Авиация перекраивает наши обыденные представления. Нужно знать конструкцию самолёта чтобы за кажущейся красотой стремительных обводов усмотреть просто оболочку, заполненную тоннами горючего, насыщенную густыми парами топлива, для которого достаточно искры чтобы воспламениться и развить такую температуру, от какой не только плавится, — сгорает дотла тот самый металл, который мы привыкли считать устойчивым, надёжным, несгораемым.
Стояла золотая сахалинская осень. Сентябрь на Сахалине всегда характерен хорошей погодой, необычной для этого хмурого, с тяжёлым характером острова, вытянувшегося полосой вдоль материка почти на тысячу километров. То ли море, нагретое скупым сахалинским солнцем отдавало тепло, накопленное за лето, то ли какая-то речушка из экваториального тёплого потока Куро-Сиво в это время касается острова, во всяком случае в сентябре Сахалин, словно извиняясь за свой злой нрав перед теми, кто ещё выдержал его и не сбежал на материк дарит своим обитателям две-три недели поистине королевской шикарной погоды, когда на небе ни облачка, когда туманы не заставляют пригибаться к земле или не несутся низкой дождливой рванью над головой. Солнце светит так пронзительно ярко, воздух настолько чист, что звенит; кажется, что видна каждая былинка вплоть до самого горизонта.
В такую погоду летать — громадное удовольствие: ты чувствуешь себя настоящим богом, который всё видит, всё знает, всё умеет.
В этот период осени авиаторы используют погоду для таких сложных упражнений, как аэродромный манёвр в составе полка. Тогда поднимается по тревоге весь лётный состав независимо от уровня подготовки и весь рой самолётов устремляется со своего насиженного гнезда в дальние дали, почти на полную дальность полёта, — благо погода соответствует даже молодому лётчику. Полк выполняет свою очередную учебную задачу и садится на чужом, порой даже незнакомом для большинства, тем более — для молодёжи, аэродроме, сам обслуживает матчасть, сам заправляет, готовит к вылету свои самолёты, затем также поднимается и полным составом согласно всем тактическим наукам несётся на свой аэродром. Вполне естественно, что при таком большом количестве самолётов, с пилотами разной подготовки, наземные службы должны, как никогда, быть начеку: вероятность возникновения нештатной ситуации возрастает существенно, поэтому при планировании таких полётов предусматриваются все, самые, казалось бы, невозможные варианты.
Вот по одному из таких вариантов мы, то есть начальник отдела боевой подготовки дивизии, Герой Советского Союза, лётчик высшего класса полковник Баршт и ваш покорный слуга, оказались на СКП (стартовый командный пункт) одного из пустующих в то время оставшихся от японцев законсервированных аэродромов. На него должны были приземлиться три авиаэскадрильи МиГов с Курильских островов.

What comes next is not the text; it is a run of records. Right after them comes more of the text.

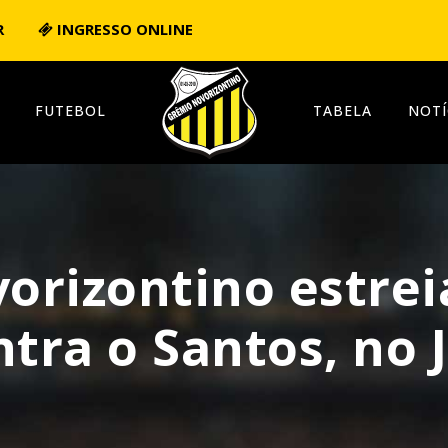
R
INGRESSO ONLINE
FUTEBOL
TABELA
NOTÍ
rizontino estreia
ntra o Santos, no 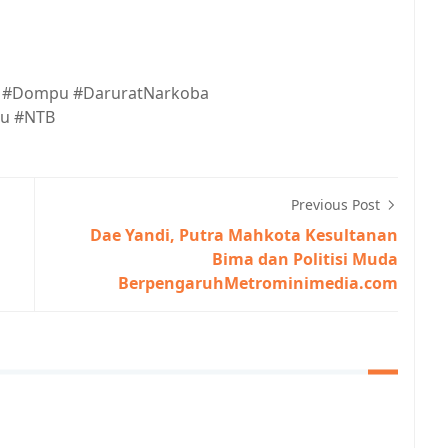
a #Dompu #DaruratNarkoba
u #NTB
Previous Post
Dae Yandi, Putra Mahkota Kesultanan
Bima dan Politisi Muda
BerpengaruhMetrominimedia.com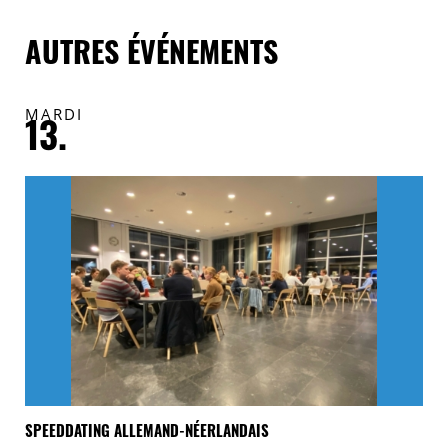
AUTRES ÉVÉNEMENTS
MARDI
V
13.
1
NK
SPEEDDATING ALLEMAND-NÉERLANDAIS
« 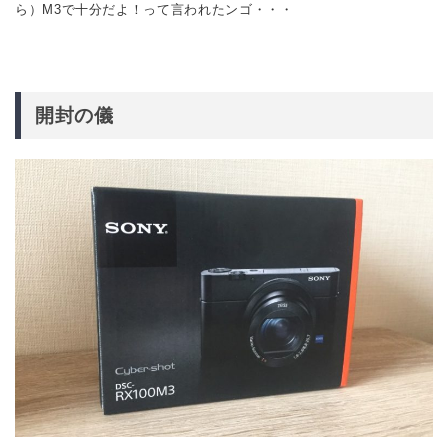
ら）M3で十分だよ！って言われたンゴ・・・
開封の儀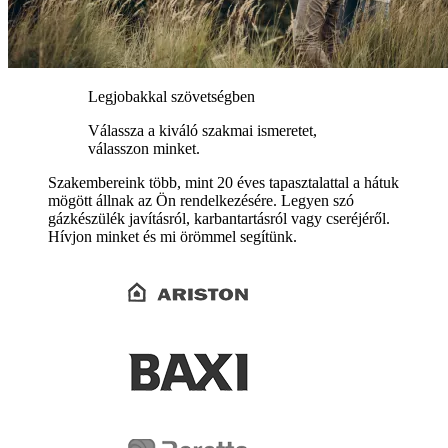
Legjobakkal szövetségben
Válassza a kiváló szakmai ismeretet,
válasszon minket.
Szakembereink több, mint 20 éves tapasztalattal a hátuk
mögött állnak az Ön rendelkezésére. Legyen szó
gázkészülék javításról, karbantartásról vagy cseréjéről.
Hívjon minket és mi örömmel segítünk.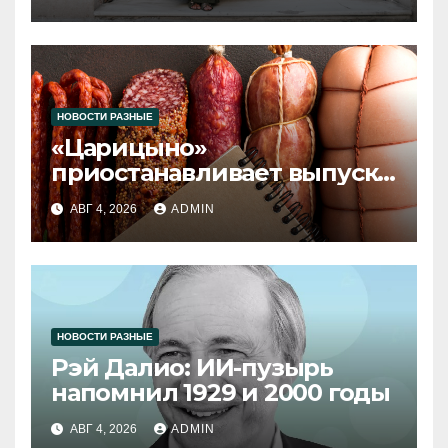
НОВОСТИ РАЗНЫЕ
«Царицыно»
приостанавливает выпуск
продукции
АВГ 4, 2026
ADMIN
НОВОСТИ РАЗНЫЕ
Рэй Далио: ИИ-пузырь
напомнил 1929 и 2000 годы
АВГ 4, 2026
ADMIN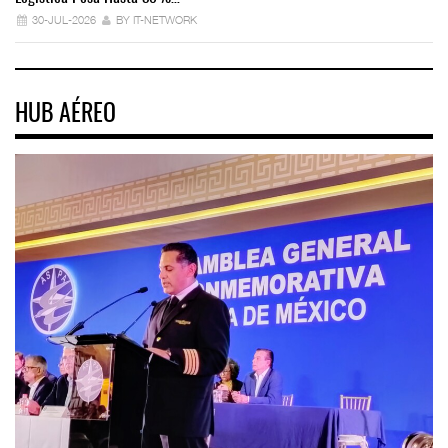
30-JUL-2026
BY IT-NETWORK
HUB AÉREO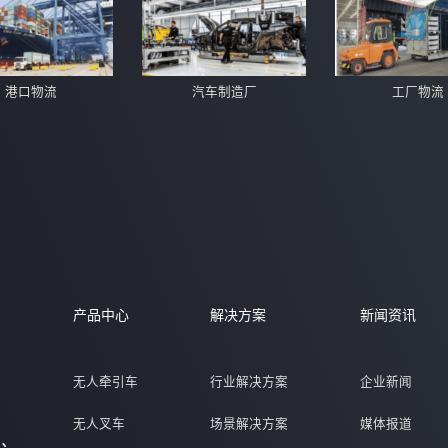
港口物流
汽车制造厂
工厂物流
产品中心
解决方案
新闻资讯
无人牵引车
行业解决方案
企业新闻
无人叉车
场景解决方案
媒体报道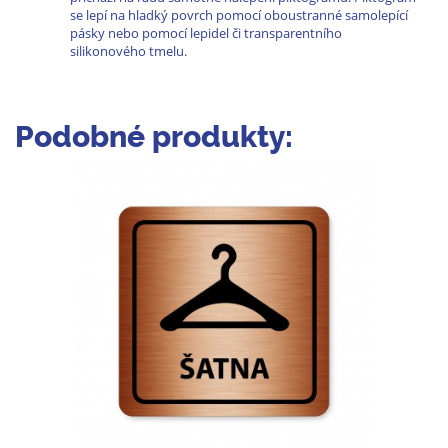
se lepí na hladký povrch pomocí oboustranné samolepící
pásky nebo pomocí lepidel či transparentního
silikonového tmelu.
Podobné produkty: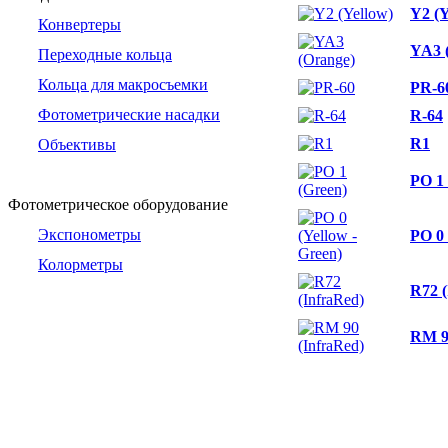
Y2 (Y
Конвертеры
YA3 
Переходные кольца
Кольца для макросъемки
PR-6
Фотометрические насадки
R-64
R1
Объективы
PO 1 
Фотометрическое оборудование
Экспонометры
PO 0 
Колорметры
R72 (
RM 9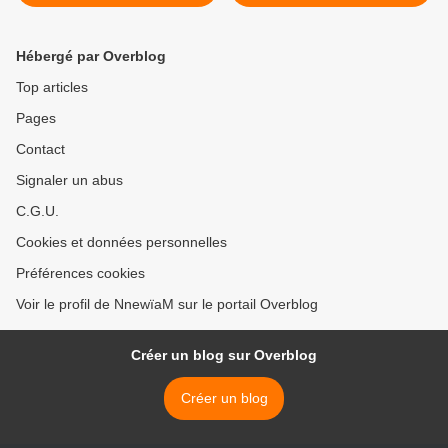
Hébergé par Overblog
Top articles
Pages
Contact
Signaler un abus
C.G.U.
Cookies et données personnelles
Préférences cookies
Voir le profil de NnewïaM sur le portail Overblog
Créer un blog sur Overblog
Créer un blog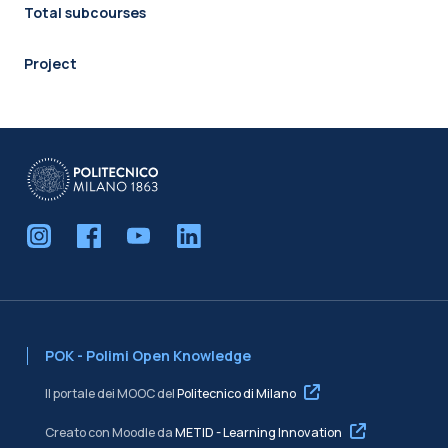
Total subcourses
Project
POK - Polimi Open Knowledge
Il portale dei MOOC del
Politecnico di Milano
Creato con Moodle da
METID - Learning Innovation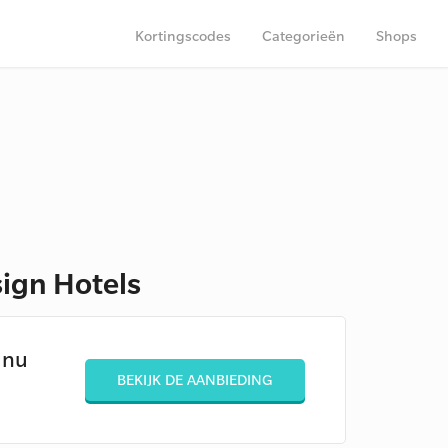
Kortingscodes
Categorieën
Shops
sign Hotels
 nu
BEKIJK DE AANBIEDING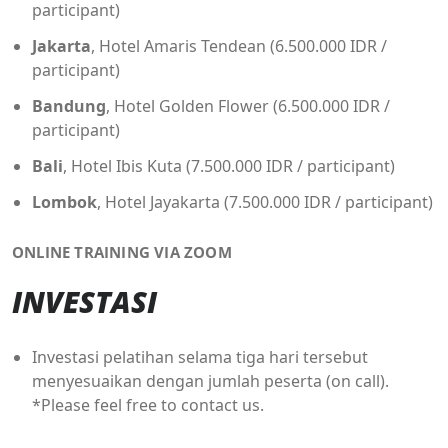
participant)
Jakarta
, Hotel Amaris Tendean (6.500.000 IDR /
participant)
Bandung
, Hotel Golden Flower (6.500.000 IDR /
participant)
Bali
, Hotel Ibis Kuta (7.500.000 IDR / participant)
Lombok
, Hotel Jayakarta (7.500.000 IDR / participant)
ONLINE TRAINING VIA ZOOM
INVESTASI
Investasi pelatihan selama tiga hari tersebut
menyesuaikan dengan jumlah peserta (on call).
*Please feel free to contact us.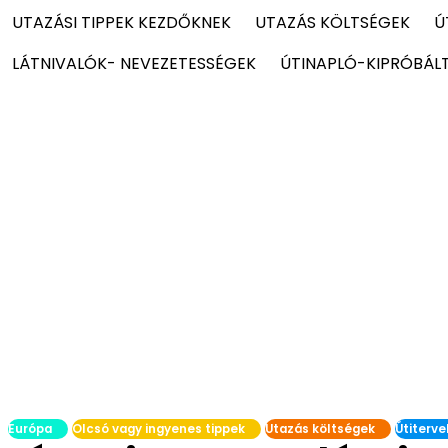
UTAZÁSI TIPPEK KEZDŐKNEK
UTAZÁS KÖLTSÉGEK
Ú
LÁTNIVALÓK- NEVEZETESSÉGEK
ÚTINAPLÓ-KIPRÓBÁL
Európa
Olcsó vagy ingyenes tippek
Utazás költségek
Útiterve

Задание было для них сложное: полёт в строю эскадрилий, в котором горючее ведомыми расходуется больше, чем в одиночном полёте.
При такой большой дальности перелёта уже само по себе задание было непростым. С учётом того, что перелёт осуществлялся на большой высоте и времени на дополнительный круг перед посадкой для адаптацию зрения могло не остаться, — такое положение уже требовало, чтобы с земли посадкой руководил непосредственно командир полка, знающий особенности каждого своего пилота, знающий, что и когда кому сказать.
Согласно плану, общее руководство манёвром осуществлял Баршт, непосредственное руководство на старте — командир Курильского полка, которого мы и должны были принять на этом аэродроме, предварительно проверив его подготовленность.
Мы на газике прогнали по полосе, по рулёжкам, проверили работу радиосредств, — всё было в порядке.
Сообщили в дивизию о готовности и стали ждать первую пару — командира и штурмана полка, его ведомого. Вылет почему-то задерживался. Время шло.
Мы нервничали: погода хорошая, но Сахалин есть Сахалин, он может выкинуть любое и в любое время. И действительно выкинул: ветерок, что дул справа, стал понемножку усиливаться. Пока что он был ещё не сильным, в пределах 5 — 7 метров в секунду (допускается до 15), но крепчал.